* [DESCRIPTION OF THE TASK]: Reproduce word for word the stretch of the entries from the very start through the line that contains "The Tung Chung Rural Committee was consulted on 24", with both ends included.

* [Stored data entries]:
⁂

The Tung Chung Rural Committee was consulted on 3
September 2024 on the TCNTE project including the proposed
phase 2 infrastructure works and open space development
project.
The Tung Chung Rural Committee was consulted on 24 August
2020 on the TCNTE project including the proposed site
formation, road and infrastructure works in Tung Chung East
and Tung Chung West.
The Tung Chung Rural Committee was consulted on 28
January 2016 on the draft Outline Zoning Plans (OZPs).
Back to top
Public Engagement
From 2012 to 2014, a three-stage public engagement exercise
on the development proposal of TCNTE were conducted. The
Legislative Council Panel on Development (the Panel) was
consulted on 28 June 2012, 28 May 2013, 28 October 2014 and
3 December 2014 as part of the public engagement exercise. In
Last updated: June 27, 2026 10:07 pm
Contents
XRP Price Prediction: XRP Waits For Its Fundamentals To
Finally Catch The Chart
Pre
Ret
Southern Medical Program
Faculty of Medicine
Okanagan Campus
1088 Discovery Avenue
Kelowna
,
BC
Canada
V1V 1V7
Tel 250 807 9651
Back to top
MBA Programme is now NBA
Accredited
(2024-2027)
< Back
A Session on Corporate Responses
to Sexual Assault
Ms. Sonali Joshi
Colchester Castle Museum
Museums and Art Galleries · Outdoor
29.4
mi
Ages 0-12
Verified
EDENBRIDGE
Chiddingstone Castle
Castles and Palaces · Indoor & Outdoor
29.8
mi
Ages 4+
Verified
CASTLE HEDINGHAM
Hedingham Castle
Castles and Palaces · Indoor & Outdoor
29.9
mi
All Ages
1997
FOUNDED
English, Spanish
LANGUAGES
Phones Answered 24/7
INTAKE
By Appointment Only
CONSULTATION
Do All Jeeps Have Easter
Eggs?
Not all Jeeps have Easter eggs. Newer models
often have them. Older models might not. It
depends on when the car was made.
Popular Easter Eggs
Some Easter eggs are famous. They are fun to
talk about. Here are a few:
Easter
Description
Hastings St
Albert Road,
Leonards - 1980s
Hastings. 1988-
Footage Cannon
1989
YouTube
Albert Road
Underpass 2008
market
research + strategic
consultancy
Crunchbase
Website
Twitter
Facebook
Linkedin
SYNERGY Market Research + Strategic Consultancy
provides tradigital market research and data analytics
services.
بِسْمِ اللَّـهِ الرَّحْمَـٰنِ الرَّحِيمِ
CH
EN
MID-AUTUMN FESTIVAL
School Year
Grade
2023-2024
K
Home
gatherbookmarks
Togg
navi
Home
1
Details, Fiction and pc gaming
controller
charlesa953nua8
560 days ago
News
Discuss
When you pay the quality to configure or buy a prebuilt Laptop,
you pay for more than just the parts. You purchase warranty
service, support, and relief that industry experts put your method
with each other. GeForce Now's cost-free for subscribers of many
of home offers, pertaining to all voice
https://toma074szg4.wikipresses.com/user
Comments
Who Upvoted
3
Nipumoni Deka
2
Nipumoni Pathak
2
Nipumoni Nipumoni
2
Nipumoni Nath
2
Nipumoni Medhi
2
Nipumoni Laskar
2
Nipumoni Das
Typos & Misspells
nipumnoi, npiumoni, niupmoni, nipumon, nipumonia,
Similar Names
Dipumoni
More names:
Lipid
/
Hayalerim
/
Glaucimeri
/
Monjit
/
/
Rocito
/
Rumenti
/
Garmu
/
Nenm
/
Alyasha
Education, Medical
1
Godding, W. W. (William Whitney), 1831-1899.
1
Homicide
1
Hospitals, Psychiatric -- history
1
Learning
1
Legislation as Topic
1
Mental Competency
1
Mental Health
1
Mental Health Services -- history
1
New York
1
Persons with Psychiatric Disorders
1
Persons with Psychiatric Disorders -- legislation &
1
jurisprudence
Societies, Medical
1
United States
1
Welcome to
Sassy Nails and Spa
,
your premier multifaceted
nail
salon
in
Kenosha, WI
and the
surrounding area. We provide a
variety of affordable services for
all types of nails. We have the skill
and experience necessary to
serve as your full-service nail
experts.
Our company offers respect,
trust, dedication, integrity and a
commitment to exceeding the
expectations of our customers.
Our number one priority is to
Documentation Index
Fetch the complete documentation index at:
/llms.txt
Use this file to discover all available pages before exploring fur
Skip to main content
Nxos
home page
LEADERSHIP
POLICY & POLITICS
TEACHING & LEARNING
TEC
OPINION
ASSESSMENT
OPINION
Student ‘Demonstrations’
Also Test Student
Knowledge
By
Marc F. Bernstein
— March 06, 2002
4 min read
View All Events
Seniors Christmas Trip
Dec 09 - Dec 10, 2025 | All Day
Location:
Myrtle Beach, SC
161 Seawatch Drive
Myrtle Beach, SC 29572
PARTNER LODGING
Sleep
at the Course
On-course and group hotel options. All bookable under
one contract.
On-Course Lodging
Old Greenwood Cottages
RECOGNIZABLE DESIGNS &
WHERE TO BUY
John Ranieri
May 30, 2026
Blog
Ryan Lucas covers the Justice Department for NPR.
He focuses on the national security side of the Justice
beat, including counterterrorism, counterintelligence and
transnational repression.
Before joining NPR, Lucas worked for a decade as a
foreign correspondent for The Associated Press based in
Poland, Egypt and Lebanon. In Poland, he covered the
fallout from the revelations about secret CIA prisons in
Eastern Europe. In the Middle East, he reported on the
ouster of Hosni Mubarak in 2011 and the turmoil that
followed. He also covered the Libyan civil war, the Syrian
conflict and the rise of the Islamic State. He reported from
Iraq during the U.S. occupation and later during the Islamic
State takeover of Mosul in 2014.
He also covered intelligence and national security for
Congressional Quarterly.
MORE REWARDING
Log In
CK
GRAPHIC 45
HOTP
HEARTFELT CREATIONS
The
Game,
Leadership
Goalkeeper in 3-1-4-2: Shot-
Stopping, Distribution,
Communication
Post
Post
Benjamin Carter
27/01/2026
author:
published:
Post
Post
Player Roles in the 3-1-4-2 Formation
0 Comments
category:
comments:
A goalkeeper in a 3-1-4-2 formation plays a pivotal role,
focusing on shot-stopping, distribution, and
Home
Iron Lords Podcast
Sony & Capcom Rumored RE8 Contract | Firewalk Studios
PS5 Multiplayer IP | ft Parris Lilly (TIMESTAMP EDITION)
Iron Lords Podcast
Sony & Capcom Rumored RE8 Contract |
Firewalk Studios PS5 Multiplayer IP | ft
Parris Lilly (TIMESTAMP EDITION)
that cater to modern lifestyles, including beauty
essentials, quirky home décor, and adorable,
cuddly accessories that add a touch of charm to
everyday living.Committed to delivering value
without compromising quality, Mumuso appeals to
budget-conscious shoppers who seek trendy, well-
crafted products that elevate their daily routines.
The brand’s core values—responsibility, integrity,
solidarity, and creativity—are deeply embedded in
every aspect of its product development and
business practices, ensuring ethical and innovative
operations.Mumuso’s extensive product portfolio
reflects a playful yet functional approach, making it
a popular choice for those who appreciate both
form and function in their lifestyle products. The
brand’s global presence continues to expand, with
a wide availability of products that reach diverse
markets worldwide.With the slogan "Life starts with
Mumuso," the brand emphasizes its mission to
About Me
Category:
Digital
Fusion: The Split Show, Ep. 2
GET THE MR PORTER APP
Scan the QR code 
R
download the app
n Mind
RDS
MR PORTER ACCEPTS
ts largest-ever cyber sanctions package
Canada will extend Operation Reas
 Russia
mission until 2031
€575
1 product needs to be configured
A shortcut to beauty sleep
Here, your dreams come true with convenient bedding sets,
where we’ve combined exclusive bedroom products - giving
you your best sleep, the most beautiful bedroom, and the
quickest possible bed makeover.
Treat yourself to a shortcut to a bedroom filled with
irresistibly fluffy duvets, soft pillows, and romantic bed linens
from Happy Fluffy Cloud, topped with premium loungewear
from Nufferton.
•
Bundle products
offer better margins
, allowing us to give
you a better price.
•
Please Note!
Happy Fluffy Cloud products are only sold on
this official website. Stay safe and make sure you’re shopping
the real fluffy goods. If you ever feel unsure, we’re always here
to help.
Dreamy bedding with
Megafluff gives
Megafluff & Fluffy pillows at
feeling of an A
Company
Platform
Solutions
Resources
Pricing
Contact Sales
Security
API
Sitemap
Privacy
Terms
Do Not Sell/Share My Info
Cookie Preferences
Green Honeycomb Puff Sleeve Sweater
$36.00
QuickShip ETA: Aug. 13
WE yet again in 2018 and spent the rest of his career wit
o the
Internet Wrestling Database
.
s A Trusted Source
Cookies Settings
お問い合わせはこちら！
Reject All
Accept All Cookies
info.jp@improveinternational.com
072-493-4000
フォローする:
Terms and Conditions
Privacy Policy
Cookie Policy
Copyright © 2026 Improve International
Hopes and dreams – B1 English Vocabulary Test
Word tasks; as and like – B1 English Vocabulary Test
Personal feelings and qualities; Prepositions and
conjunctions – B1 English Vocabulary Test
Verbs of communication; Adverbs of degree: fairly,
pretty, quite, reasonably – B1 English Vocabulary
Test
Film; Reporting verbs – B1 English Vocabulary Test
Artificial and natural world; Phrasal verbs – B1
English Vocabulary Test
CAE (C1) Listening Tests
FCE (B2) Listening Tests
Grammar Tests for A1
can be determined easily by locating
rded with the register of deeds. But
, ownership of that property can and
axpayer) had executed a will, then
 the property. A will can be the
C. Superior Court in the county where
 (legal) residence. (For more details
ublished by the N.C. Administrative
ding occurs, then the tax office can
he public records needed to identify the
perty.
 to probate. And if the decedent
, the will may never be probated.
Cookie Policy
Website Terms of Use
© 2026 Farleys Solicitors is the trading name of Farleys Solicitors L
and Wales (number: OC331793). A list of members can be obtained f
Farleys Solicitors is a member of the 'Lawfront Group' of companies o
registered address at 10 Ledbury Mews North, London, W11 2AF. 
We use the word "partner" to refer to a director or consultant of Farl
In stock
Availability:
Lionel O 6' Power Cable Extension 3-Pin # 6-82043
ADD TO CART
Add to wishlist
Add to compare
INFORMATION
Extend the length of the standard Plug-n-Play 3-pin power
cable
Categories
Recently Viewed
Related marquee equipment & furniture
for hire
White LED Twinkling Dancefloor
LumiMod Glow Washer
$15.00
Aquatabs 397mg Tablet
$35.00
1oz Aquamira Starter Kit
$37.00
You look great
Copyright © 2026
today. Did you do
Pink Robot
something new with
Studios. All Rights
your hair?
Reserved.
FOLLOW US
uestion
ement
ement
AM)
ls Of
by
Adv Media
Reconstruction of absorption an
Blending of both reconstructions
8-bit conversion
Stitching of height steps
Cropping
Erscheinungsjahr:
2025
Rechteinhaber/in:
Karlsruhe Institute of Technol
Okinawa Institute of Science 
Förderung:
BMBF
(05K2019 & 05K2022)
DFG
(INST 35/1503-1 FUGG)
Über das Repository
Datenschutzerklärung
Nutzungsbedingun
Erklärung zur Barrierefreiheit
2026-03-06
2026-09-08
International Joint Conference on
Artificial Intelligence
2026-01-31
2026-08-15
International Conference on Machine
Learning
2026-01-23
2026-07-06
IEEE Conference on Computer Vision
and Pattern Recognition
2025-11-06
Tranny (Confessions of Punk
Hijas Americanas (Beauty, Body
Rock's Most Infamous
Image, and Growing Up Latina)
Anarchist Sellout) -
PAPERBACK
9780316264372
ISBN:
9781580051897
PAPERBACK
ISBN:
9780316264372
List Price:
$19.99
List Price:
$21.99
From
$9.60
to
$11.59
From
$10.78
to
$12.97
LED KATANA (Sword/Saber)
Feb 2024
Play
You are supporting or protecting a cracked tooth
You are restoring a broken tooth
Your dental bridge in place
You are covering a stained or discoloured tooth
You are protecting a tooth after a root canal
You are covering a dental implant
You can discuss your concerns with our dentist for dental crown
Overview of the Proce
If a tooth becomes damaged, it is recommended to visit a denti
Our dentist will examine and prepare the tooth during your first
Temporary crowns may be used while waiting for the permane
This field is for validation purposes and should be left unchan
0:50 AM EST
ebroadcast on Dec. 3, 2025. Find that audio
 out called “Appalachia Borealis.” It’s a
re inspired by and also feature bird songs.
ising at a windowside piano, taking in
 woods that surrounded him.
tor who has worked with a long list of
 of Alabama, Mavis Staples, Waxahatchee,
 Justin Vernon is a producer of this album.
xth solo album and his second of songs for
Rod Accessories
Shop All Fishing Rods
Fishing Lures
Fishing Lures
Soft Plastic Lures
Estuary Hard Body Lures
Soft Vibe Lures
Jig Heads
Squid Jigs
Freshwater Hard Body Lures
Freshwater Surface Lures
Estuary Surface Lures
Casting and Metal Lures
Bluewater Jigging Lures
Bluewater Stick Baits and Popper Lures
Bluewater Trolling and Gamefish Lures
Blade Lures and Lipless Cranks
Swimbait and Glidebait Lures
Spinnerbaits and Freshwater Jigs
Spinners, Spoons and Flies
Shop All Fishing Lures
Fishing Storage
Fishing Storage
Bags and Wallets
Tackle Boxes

⁂

* [RESULT OF THIS EXERCISE]:
The Tung Chung Rural Committee was consulted on 3
September 2024 on the TCNTE project including the proposed
phase 2 infrastructure works and open space development
project.
The Tung Chung Rural Committee was consulted on 24 August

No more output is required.